I agree with Rick, Rebecca. Snapping turtles are large and usually very aggressive.

When taking a car for a test drive years ago, I took it out on a country blacktop and wound it up pretty fast. I briefly saw something in the road, but came upon it too fast to avoid it or even see what it was... but I hit it. I stopped, went back, and it was a snapper that I had just skimmed the top of the shell with the underside of my car. It was bleeding, but not a very bad injury. I grabbed it by the tail and dragged it off the road and finally across the grass and up to the tree line, when I gave up and let it go. It took several times of dragging, and then letting go, as it kept turning around trying to bite me. And it was hissing and growling pretty fiercely too. I figured it would probably live as it's injuries weren't that bad (from what I could tell); and for the fact that it was pretty darn feisty for being injured.

So maybe yours will heal and go on to live too. But it's hard to say, as how bad the injuries were is unknown. Take peace in the knowledge that considering the circumstances, you did all you could to help it.


----------



## ismart (Aug 4, 2009)

You really have the worst luck!  :lol:


----------



## hibiscusmile (Aug 4, 2009)

Well it was skinned up pretty bad, but not bleeding where it was running out of the shell. The only thing is it was only in the driveway about 10' and another 30 I could of had it in a stream.

Bad luck? no, I didnt get bit, so that was good, and the police and newsreporters and peta didn't happen upon me, so that was excellent luck! haha so now the rest of the story...

My liscense were expired 2 years ago. when I found out it was exp. It was to late to get it renewed without drivers test.... I chicken, cause I had back surgeries and cannot turn good to look over my sholder to see to park, so I havent went. So while all this turtle havoc was happening, all I could see was, the police pulling up wondering if I was trying to steal a turtle from someones yard, and the new reporters coming to see what was going on and some one having a video of me throwing wet newspaper over its head and someone saying I ran it over and then calling peta and telling them they have a video of a pet store owner kicking a near dead turtle with her foot (which is only what I was trying to do to turn it over and roll it to the stream) and I am sure if anyone seen me it looked that way, and me jumping back cause it was trying to bite me, then arresting me for the littler the wet newspaper caused by blowing in the wind and abuse of a turtle and ..... so I think I was pretty lucky, oh yea and if anyone knows who she is please turn her into police and AMW!

·····

PROBLEM 1: Copy out the turtle thread starting at the words "Well it was" and stopping after "in a stream.", and swap "driveway" for "yard" along the way.
PROBLEM 2:
Answer these questions using the turtle thread:
(a) What kind of turtle did the first poster hit during the test drive?
(b) What did hibiscusmile throw over the turtle's head?
(c) What makes it hard for hibiscusmile to look over her shoulder to park?
The data after this point is separate material and has no connection to the turtle thread.

INPUT DATA:
·····

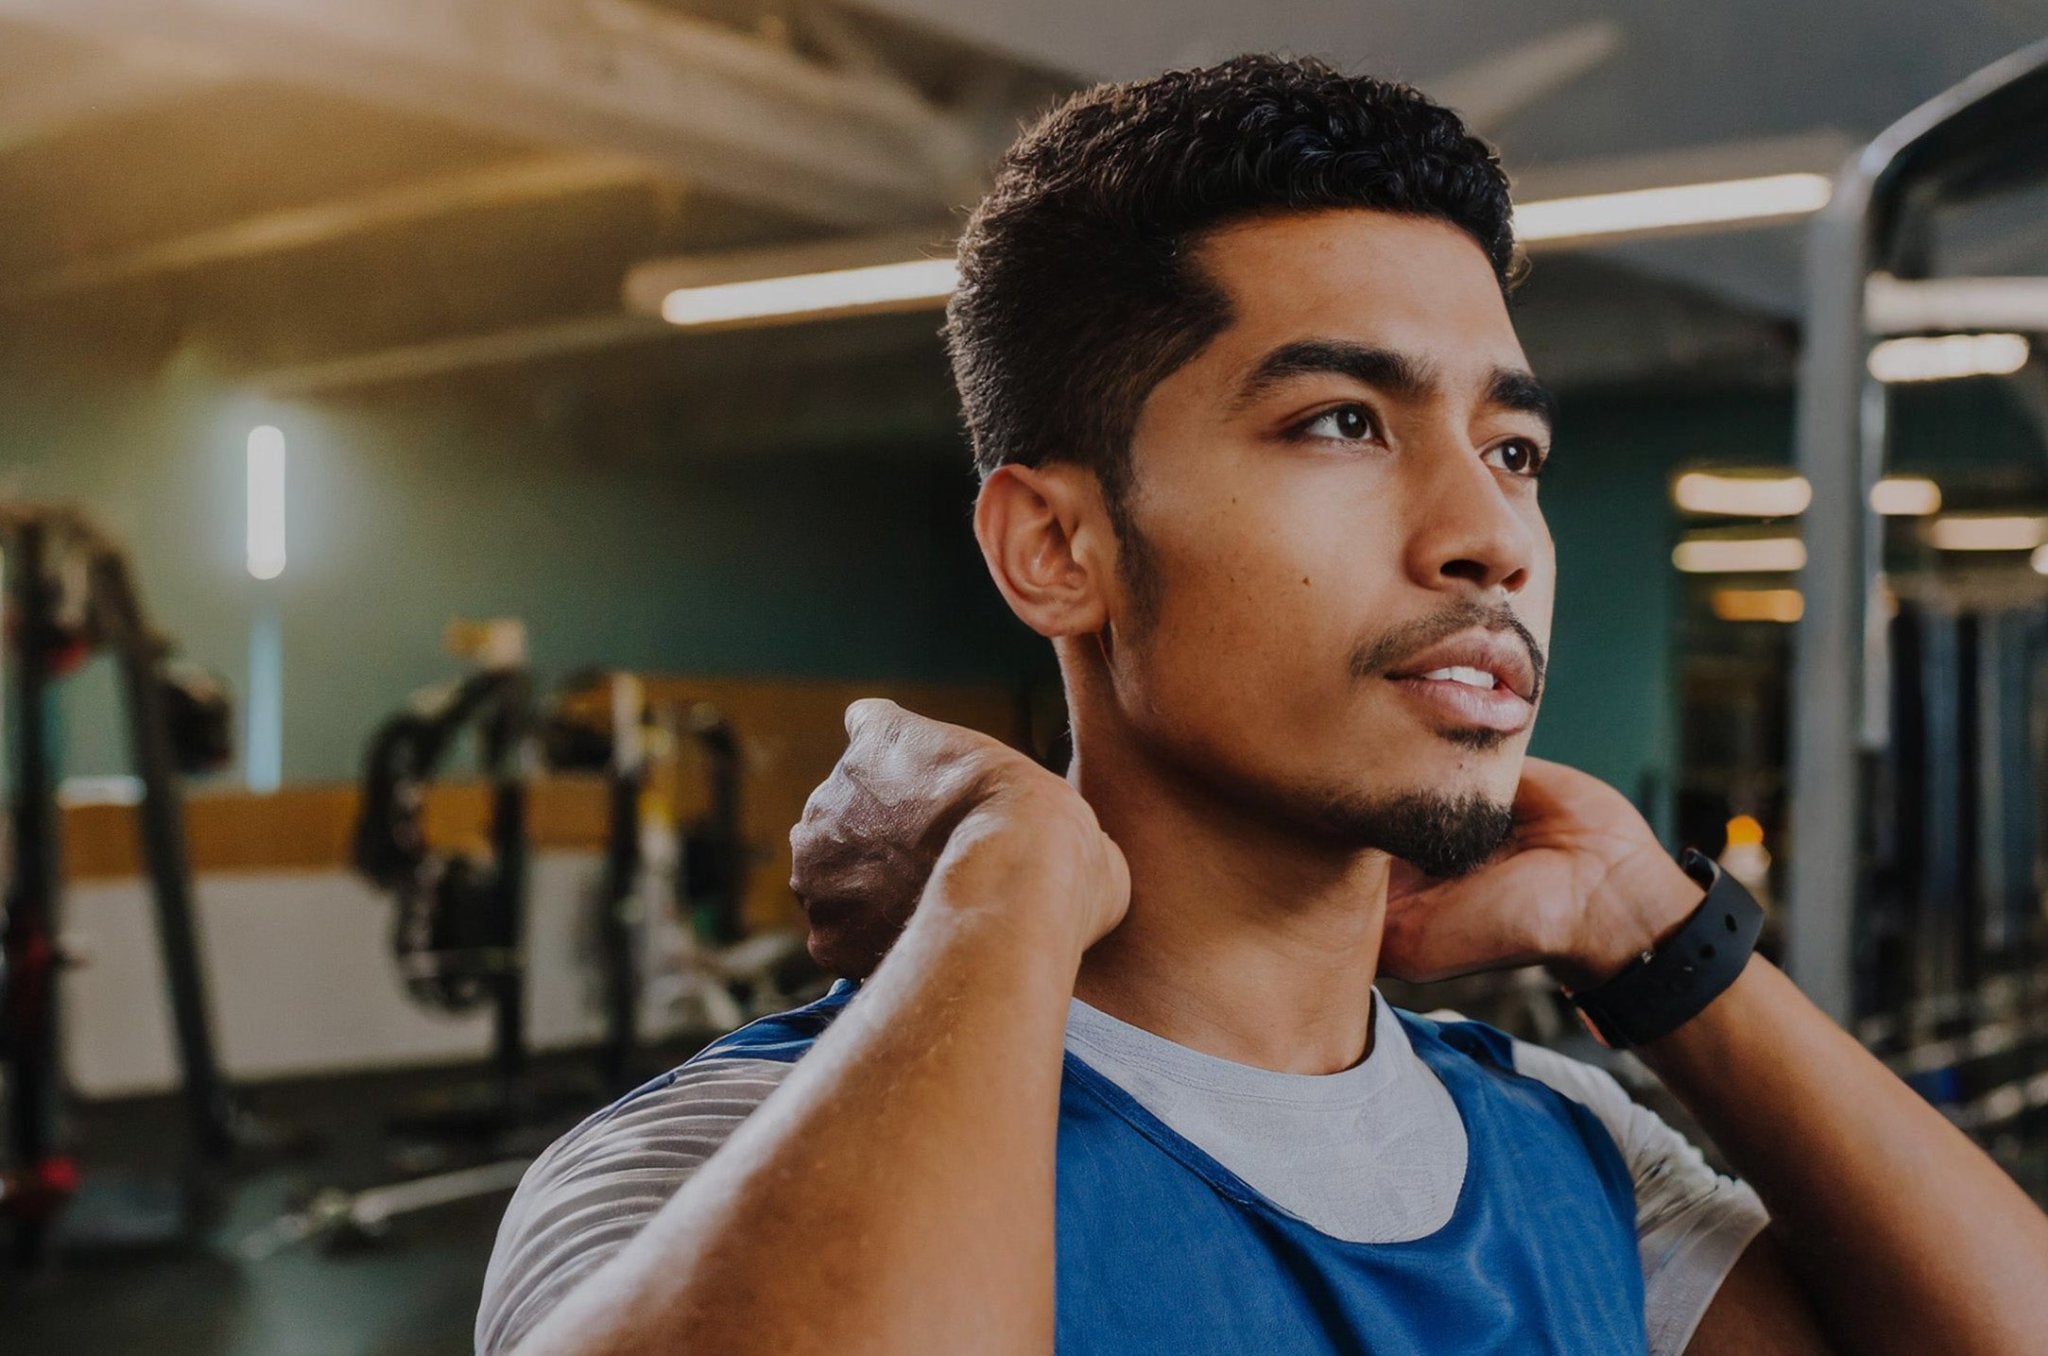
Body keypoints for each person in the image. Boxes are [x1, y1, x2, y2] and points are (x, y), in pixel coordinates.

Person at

·····

EXERCISE OUTPUT 1:
Well it was skinned up pretty bad, but not bleeding where it was running out of the shell. The only thing is it was only in the yard about 10' and another 30 I could of had it in a stream.

EXERCISE OUTPUT 2:
(a) A snapping turtle.
(b) Wet newspaper.
(c) She had back surgeries.